### The exercise
Resume the autoDI documentation from its final line and keep writing it.

### Provided text
___

R: Automated Diversity-Interactions Model Fitting

autoDI {DImodels}

R Documentation

Automated Diversity-Interactions Model Fitting

Description

This function provides an automated way to fit a (limited) range of Diversity-Interactions (DI) models. Using one of several selection criteria, autoDI will identify the best DI model from the range fitted via a three-step selection process (see Details for more information). While autoDI can be a useful starting point for fitting DI models, its range of models is not exhaustive and additional model fitting or testing via DI is likely to be required. For instance, autoDI does not test for interactions of a treatment with other variables in the model.

Usage

autoDI(y, prop, data, block, density, treat, ID, FG = NULL, 
       selection = c("Ftest","AIC","AICc","BIC","BICc"), 
       step0 = FALSE, step4 = TRUE)

Arguments

`y`	The column name of the response vector, which must be in quotes, for example, `y = "yield"`.
`block`	The name of the block variable (if present), which must be in quotes, for example, `block = "block"`. If no blocking variable, omit this argument.
`density`	The name of the density variable (if present), which must be in quotes, for example, `density = "density"`. If no density variable, omit this argument.
`prop`	A vector of s column names identifying the species proportions in each row in the dataset. For example, if the species proportions columns are labelled p1 to p4, then `prop = c("p1","p2","p3","p4")`. Alternatively, the column numbers can be specified, for example, `prop = 4:7`, where the species proportions are in the 4th to 7th columns.

___

### Provided records
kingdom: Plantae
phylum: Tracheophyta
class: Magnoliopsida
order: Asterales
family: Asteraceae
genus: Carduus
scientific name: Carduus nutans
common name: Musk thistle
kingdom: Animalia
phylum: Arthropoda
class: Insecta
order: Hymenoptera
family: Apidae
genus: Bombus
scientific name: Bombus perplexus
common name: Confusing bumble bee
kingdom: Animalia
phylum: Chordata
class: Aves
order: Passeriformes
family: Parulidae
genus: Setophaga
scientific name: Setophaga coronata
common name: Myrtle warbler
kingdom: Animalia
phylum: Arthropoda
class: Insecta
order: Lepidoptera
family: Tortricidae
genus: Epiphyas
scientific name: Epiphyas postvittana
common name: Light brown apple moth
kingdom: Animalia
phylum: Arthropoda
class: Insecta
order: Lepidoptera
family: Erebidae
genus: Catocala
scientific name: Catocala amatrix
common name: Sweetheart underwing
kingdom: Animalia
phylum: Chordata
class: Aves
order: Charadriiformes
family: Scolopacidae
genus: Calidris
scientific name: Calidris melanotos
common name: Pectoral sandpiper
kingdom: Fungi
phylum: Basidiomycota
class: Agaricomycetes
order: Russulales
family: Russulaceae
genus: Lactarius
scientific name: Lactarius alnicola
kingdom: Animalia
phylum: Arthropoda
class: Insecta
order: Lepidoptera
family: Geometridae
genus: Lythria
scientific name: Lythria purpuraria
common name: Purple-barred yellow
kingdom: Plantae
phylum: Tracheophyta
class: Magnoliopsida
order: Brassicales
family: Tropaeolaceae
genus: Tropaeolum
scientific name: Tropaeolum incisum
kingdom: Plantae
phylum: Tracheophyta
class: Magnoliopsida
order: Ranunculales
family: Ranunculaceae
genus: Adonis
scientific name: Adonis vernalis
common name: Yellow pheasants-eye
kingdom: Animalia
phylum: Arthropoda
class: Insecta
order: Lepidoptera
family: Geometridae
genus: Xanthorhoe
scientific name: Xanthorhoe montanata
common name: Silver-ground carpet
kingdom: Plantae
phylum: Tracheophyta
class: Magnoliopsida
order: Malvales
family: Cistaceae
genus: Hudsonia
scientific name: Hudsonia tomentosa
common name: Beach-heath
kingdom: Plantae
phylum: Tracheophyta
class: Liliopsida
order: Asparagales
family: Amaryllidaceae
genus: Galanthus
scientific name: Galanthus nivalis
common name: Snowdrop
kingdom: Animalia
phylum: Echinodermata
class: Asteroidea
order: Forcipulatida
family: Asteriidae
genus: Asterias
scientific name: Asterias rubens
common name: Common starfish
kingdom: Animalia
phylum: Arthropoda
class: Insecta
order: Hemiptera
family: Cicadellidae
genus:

___

### Answer to the problem
`treat`	The name of a column in the dataset containing the value of a treatment factor or covariate. The treatment name must be included in quotes, for example, `treat = "nitrogen"`. (Only one treatment or covariate is permitted in `autoDI`, but see `DI` for options involving more than one treatment.) If the treatment is a factor, the variable must already be specified as a factor prior to using `autoDI`.
`ID`	This argument takes a text list (of length s) dsecirbing groupings for the identity effects of the species. For example, if there are four species and you wish to group the identity effects all four species into a single term: `ID` could be `ID = c("ID1","ID1","ID1","ID1")`, where "ID1" is the name of the ID group. Similarly if the we wish to have two identity effect groups where identity effect of species 1 and 3, and species 2 and 4 are grouped together: `ID` could be `ID = c("ID1","ID2","ID1","ID2")`, where "ID1" and "ID2" are the names of the ID groups. These ideas expand to any number of species and any number or combination of groups. Finally, the ID groups do not have to be named "ID1" and "ID2", the user can specify any name for the groups. If the `ID` argument is not specified, each species will be assumed to have a separate identity effect. Specify an grouping for the ID does not affect the interaction terms. The interactions are still calculated using the individual species proportions. The `ID` argument is defunct when using the `custom_formula` argument, since species identity effects must be included directly in the `custom_formula` argument.
`FG`	If species are classified by g functional groups, this parameter gives a text list (of length s) of the functional group to which each species belongs. For example, for four grassland species with two grasses and two legumes: FG could be `FG = c("G","G","L","L")`, where G stands for grass and L stands for legume.
`data`	Specify the dataset, for example, `data = Switzerland`. The dataset name should not appear in quotes.
`selection`	Selection method to be used in the automated model selection process. Options are `"Ftest"`, `"AIC"`, `"AICc"`, `"BIC"` and `"BICc"`. The default is `selection = "Ftest"`.
`step0`	By default, `autoDI` outputs steps 1 - 4, however, an initial step 0 can be included by specifying `step0 = TRUE`. This will fit a model with an intercept only, and will sequentially add in and test the inclusion of `block`, `density` and `treat`, if they are specified in the `autoDI` arguments.
`step4`	Step 4 performs a lack of fit test for the final model selected by steps 1 - 3. By default, `step4 = TRUE`, but it can be omitted by specifying `step4 = FALSE`.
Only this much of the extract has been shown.